本文之目標在於將兩台RGB-D裝置透過NiTE SDK所得到的同一個人體骨架位置及方向資訊進行對齊，讓第二台裝置的坐標系能對齊到第一台裝置的坐標系，如此便能在同一坐標系下進行兩台裝置資料的分析與運用。本文除了達到全自動進行兩個裝置的坐標系對齊外，在兩台相機間隔距離較長的寬基線（Wide Baseline）的情況下也能良好適應。
本文以兩台RGB-D裝置與一個全身人體的應用環境下，提出兩階段方法求得兩台RGB-D裝置對人的最佳轉換矩陣，第一階段：透過兩台裝置對同一個人體骨架的位置與方向資訊，求得裝置2對裝置1的初始轉換矩陣，第二階段：透過迭代鄰近點（Iterative Closest Point，ICP）最佳化最終相機轉換矩陣。本文在變因僅有單一裝置NiTE 估測的骨架變異下，人體點雲平均誤差為3mm，在變因為兩個裝置各自的NiTE估測骨架變異及寬基線下，人體點雲最小平均誤差為39.3 mm，且誤差與裝置間的距離成正比。與其他文獻相比，現有兩台相機以上的對齊方法都非全自動對齊，都需要人為介入操作對齊過程，目前提出可應用於寬基線最新最好的方法，則需要一個外部球體進行參考校正。本文提出之方法不需要人介入，但是必須在兩台相機視野中的可看到一個人正面全身的環境下。

This work is aim to align two sets of position and orientation data of a skeleton estimated from two RGB-D devices via NiTE SDK. The coordinate of second device was aligned with the coordinate of the first one, so that we could utilize those aligned data for further use. Our approach not only achieve fully automatic alignment but also can adapted to wide-baseline situation. However, the result of our alignment approach was not as good as state-of-the-art surveys.

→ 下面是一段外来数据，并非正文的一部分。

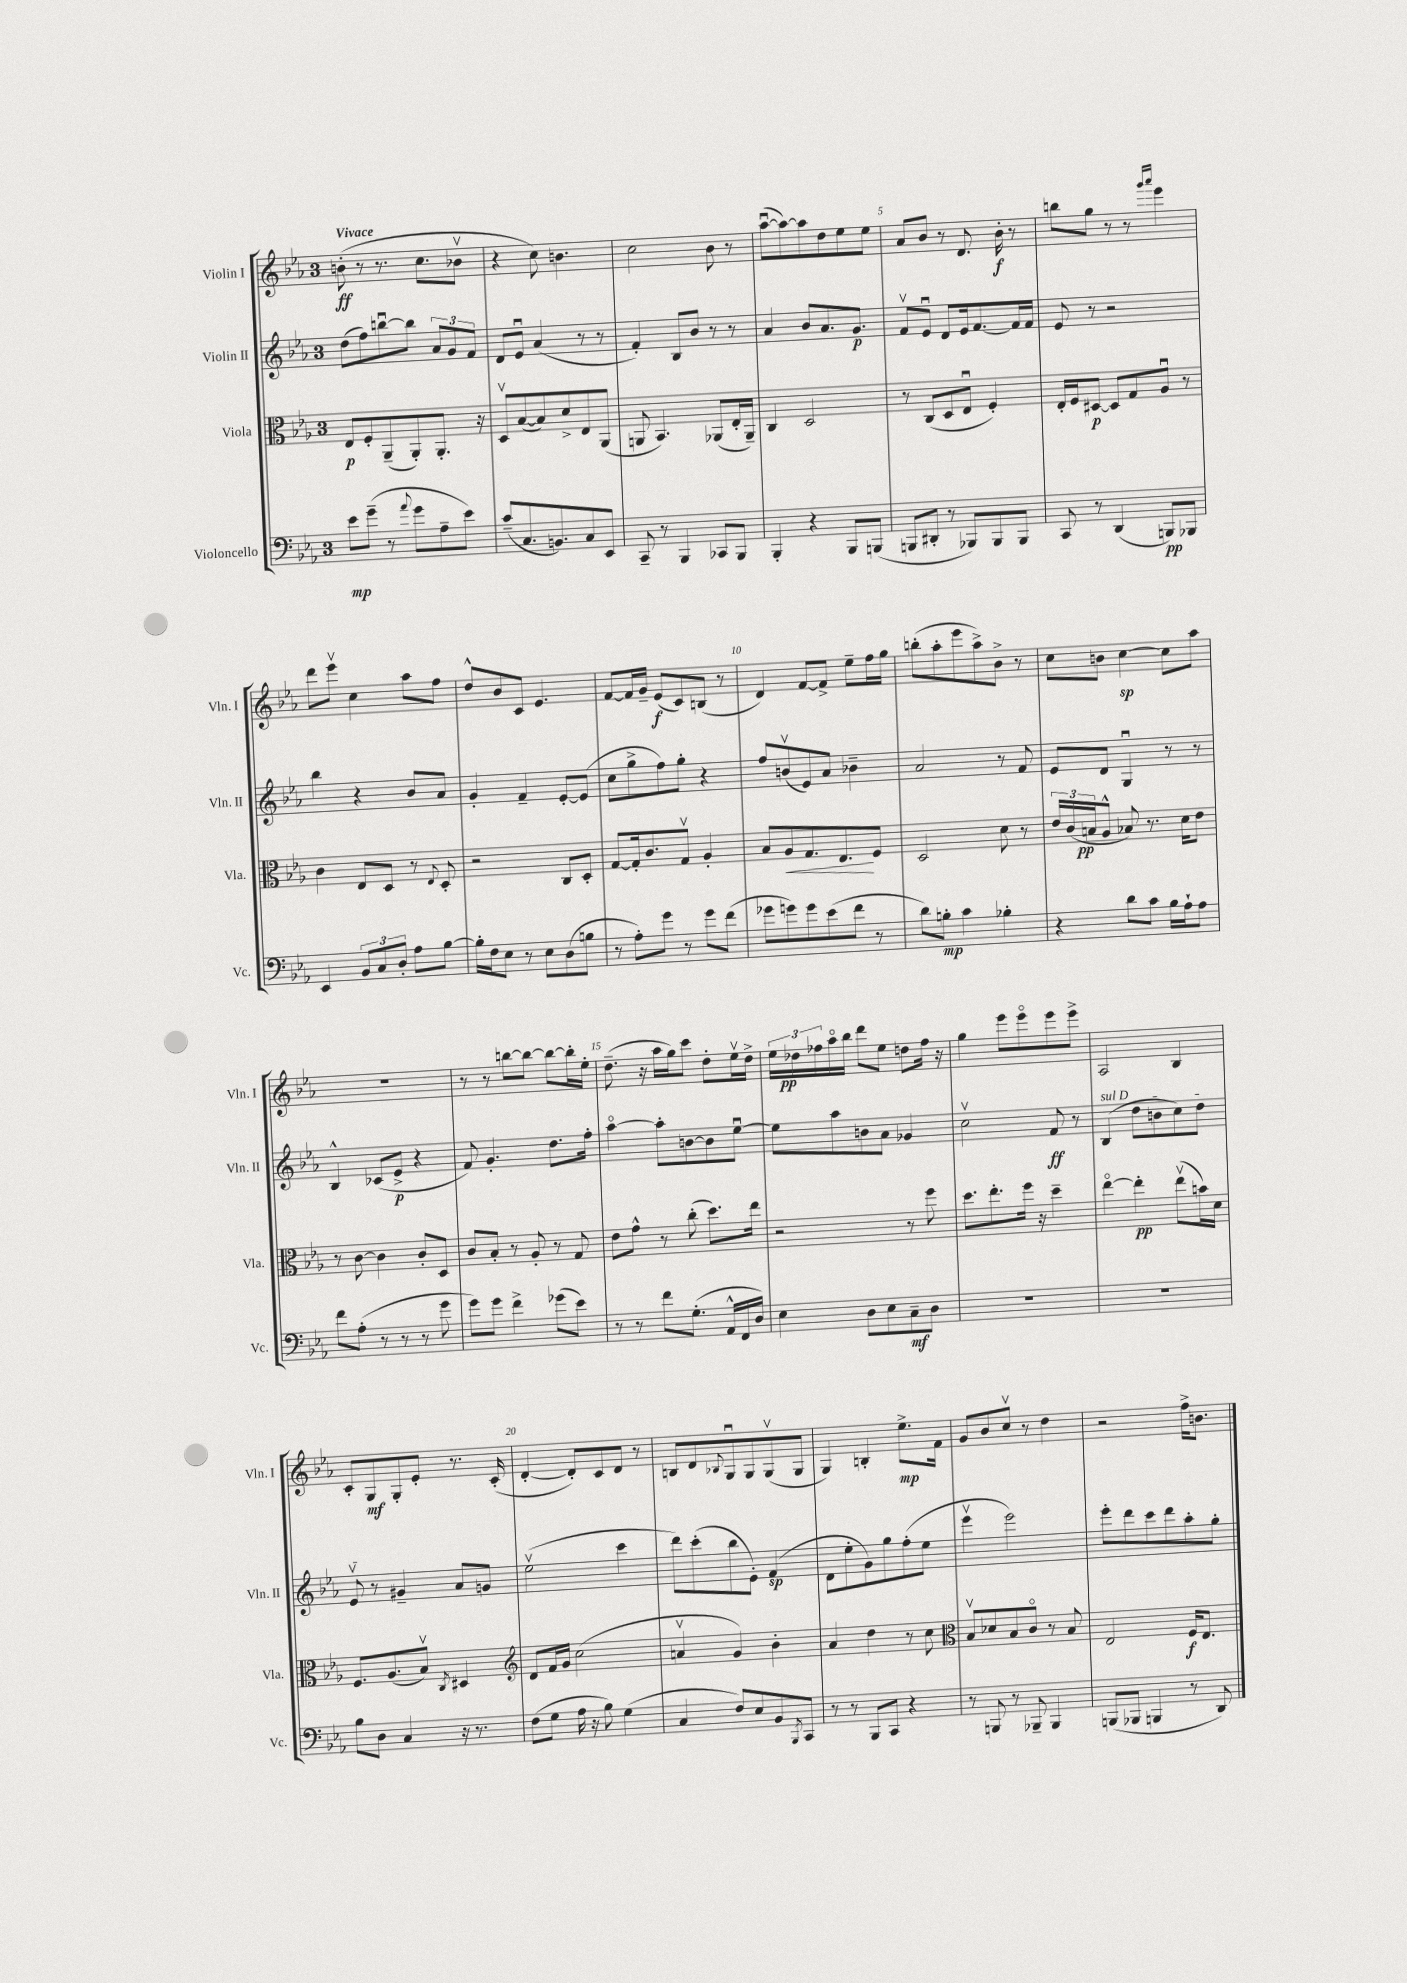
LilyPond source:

<<
\new StaffGroup <<
\new Staff = "s0" \with { instrumentName = "Violin I" shortInstrumentName = "Vln. I" } {
    \clef treble \key ees \major \once \override Staff.TimeSignature.style = #'single-digit \time 3/4 \tempo "Vivace"
    b'8-.\ff( r8 r8. c''8. bes'8\upbow |
    r4 c''8) b'4. |
    c''2 bes'8 r8 |
    aes''8~\downbow( aes''8~) aes''8 d''8 ees''8 ees''8 |
    aes'8 bes'8 r8 d'8. bes'16-.\f r8 |
    b''8 g''8 r8 r8 \grace { g'''16 aes'''16 } ees'''4 |
    d'''8 ees'''8\upbow c''4 aes''8 f''8 |
    d''8-^ bes'8 c'8 ees'4. |
    f'8~ f'16 g'16-- ees'8\f( c'8) b8( r8 |
    d'4) f'8~ f'8-> ees''8-- f''16 g''16 |
    b''8-.( aes''8-. ees'''8 aes''8->) bes'8-> r8 |
    c''8 b'8 c''4~\sp c''8 aes''8 |
    R2. |
    r8 r8 b''8~ b''8~ b''8~ b''16-. ees''16-. |
    d''8.--( r16 aes''16 g''16) c'''8 d''8-. ees''16\upbow d''16-> |
    \tuplet 3/2 { ees''16 des''16\pp fes''16 } aes''16\flageolet bes''16 d'''8 ees''8 d''8 fes''16 r16 |
    g''4 ees'''8 ees'''8\flageolet ees'''8 ees'''8-> |
    aes2 bes4 |
    c'8-. g8\mf g8-. ees'8-. r8. c'16-.( |
    d'4~-. d'8-.) c'8 d'8 r8 |
    b8 d'8 \appoggiatura { bes8 } g8\downbow g8 g8\upbow( g8 |
    g4) b4-. ees''8.->\mp f'16 |
    g'8 bes'8 c''8\upbow r8 d''4 |
    r2 f''16-> b'8. \bar "|." |
}
\new Staff = "s1" \with { instrumentName = "Violin II" shortInstrumentName = "Vln. II" } {
    \clef treble \key ees \major \once \override Staff.TimeSignature.style = #'single-digit \time 3/4
    d''8( f''8) b''8~\downbow b''8 \tuplet 3/2 { aes'8 g'8 f'8 } |
    d'8 ees'8\downbow aes'4( r8 r8 |
    f'4-.) bes8 bes'8 r8 r8 |
    aes'4 bes'8 aes'8. g'8.\p |
    f'8\upbow ees'8\downbow d'8 ees'16 f'8.~ f'16 f'16 |
    ees'8 r8 r2 |
    bes''4 r4 bes'8 aes'8 |
    g'4-. f'4-- ees'8~-. ees'8( |
    c''8 g''8-> f''8) g''8-. r4 |
    f''8 b'8\upbow( ees'8) aes'8 bes'4-- |
    aes'2 r8 f'8 |
    ees'8 d'8 g4\downbow r8 r8 |
    bes4-^ ces'8( ees'8->\p r4 |
    f'8) g'4.-. d''8. f''16-. |
    aes''4~\flageolet aes''8-. b'8~ b'8 ees''8~\downbow |
    ees''8 aes''8 b'8 aes'8 ges'4 |
    c''2\upbow f'8\ff r8 |
    \once \override TextSpanner.bound-details.left.text = \markup { \italic "sul D" } bes4\startTextSpan( d''8 b'8 c''8) d''8 |
    ees'8\upbow\stopTextSpan r8 gis'4-- aes'8 g'8 |
    ees''2\upbow( c'''4 |
    d'''8) c'''8-.( bes''8 ees'8-.) f'4\sp( |
    d'8 ees''8-. g'8) g''8 f''8-.( ees''8 |
    ees'''4\upbow ees'''2) |
    ees'''8-. d'''8 c'''8 d'''8 aes''8-. g''8-. \bar "|." |
}
\new Staff = "s2" \with { instrumentName = "Viola" shortInstrumentName = "Vla." } {
    \clef alto \key ees \major \once \override Staff.TimeSignature.style = #'single-digit \time 3/4
    ees8\p f8-. aes,8--( aes,8-.) aes,8.-. r16 |
    d8\upbow bes8~( bes8) d'8-> ees8 aes,8( |
    a,8 bes,4.) aes,8( ees16-. aes,16--) |
    c4 d2 |
    r8 c8( d8 ees8\downbow f4-.) |
    ees16-. f16 dis8~\p dis8 g8 aes8\downbow r8 |
    c'4 ees8 d8 r8 \appoggiatura { ees8 } d8-. |
    r2 c8 d8-. |
    g8~ g16-. c'8. g8\upbow aes4-. |
    bes8 aes8\< g8. ees8.\! f8 |
    d2 d'8 r8 |
    \tuplet 3/2 { ees'16 c'16( b16\pp } aes8-^ bes8) r8. d'16 ees'8 |
    r8 c'8~ c'4 c'8-. d8 |
    c'8 bes8-. r8 aes8-. r8 g8 |
    ees'8 g'8-^ r8 c''8-.( d''8.) ees''16 |
    r2 r8 f''8 |
    d''8. ees''8.-. f''16 r16 d''4-- |
    ees''4~\flageolet ees''4-.\pp ees''8\upbow( b'16) d'16 |
    f8. aes8.( bes8\upbow) \acciaccatura { c8 } dis4 |
    \clef treble d'8 f'16 g'16 c''2( |
    a'4\upbow g'4) bes'4-. |
    aes'4 d''4 r8 c''8 |
    \clef alto bes8\upbow des'8 bes8 c'8\flageolet r8 bes8 |
    ees2 f16\f ees8. \bar "|." |
}
\new Staff = "s3" \with { instrumentName = "Violoncello" shortInstrumentName = "Vc." } {
    \clef bass \key ees \major \once \override Staff.TimeSignature.style = #'single-digit \time 3/4
    ees'8\mp g'8--( r8 \appoggiatura { aes'8 } g'8 aes8-- ees'8) |
    c'8--( c8. b,8.) c8 ees,8 |
    c,8-- r8 bes,,4 ces,8 bes,,8 |
    bes,,4-. r4 bes,,8 b,,8( |
    b,,8 dis,8-. r8 bes,,8) bes,,8 bes,,8 |
    c,8 r8 d,4( b,,8\pp) bes,,8 |
    ees,4 \tuplet 3/2 { bes,8 c8 d8-. } aes8 bes8~ |
    bes16-. f16 ees8 r8 ees8 d8( b8 |
    r8 aes8-.) g'8 r8 g'8 f'8( |
    ges'8 g'8) g'8 ees'8( f'8 r8 |
    d'8) b8-.\mp c'4 bes4-. |
    r4 d'8 c'8 bes16 aes16-! aes8 |
    f'8 aes8-.( r8 r8 r8 g'8 |
    g'8) g'8 f'4-> ges'8( ees'8) |
    r8 r8 f'8 g8.-.( aes,16-^ f,16 d16) |
    ees4 d8 ees8 c8--\mf d8 |
    R2. |
    R2. |
    bes8 d8 c4 r16 r8. |
    f8( g8 aes16 r16 bes8) g4( |
    c4 f8) ees8 bes,8 \acciaccatura { bes,,8 } c,8 |
    r8 r8 bes,,8 c,8 r4 |
    r8 b,,8 r8 bes,,8-- bes,,4 |
    b,,8( bes,,8 b,,4 r8 d,8) \bar "|." |
}
>>
>>
\layout { \context { \Score \override BarNumber.break-visibility = ##(#f #t #t) barNumberVisibility = #(every-nth-bar-number-visible 5) } }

This work proposed two stages of approach for finding the finest transformation matrix with two RGB-D devices on a person to make two coordinates aligned. In the first stage, we derived the initial transformation matrix by using the position and orientation of two skeletal data from same person with two RGB-D devices. In the second stage, we optimize the final transformation matrix with Iterative Closest Point(ICP) algorithm. Our experiment results are as follows: 3mm for average error of human point cloud subset error metric with only skeletal estimation error from NiTE. A minimal error of human point cloud subset error metric for 39.3 mm and this error is proportional to the distance between two RGB-D devices. Compare with other works, all the alignment method with two or more cameras are not fully automatic and all need manual assistance. The best and latest method that can be applied to wide baseline alignment, however, using a calibration ball as reference point. Our approach is free from human’s intervention and this approach is fully automatic under the restriction that the person’s full body is presented in the FOV(Field of View) of both RGB-D devices.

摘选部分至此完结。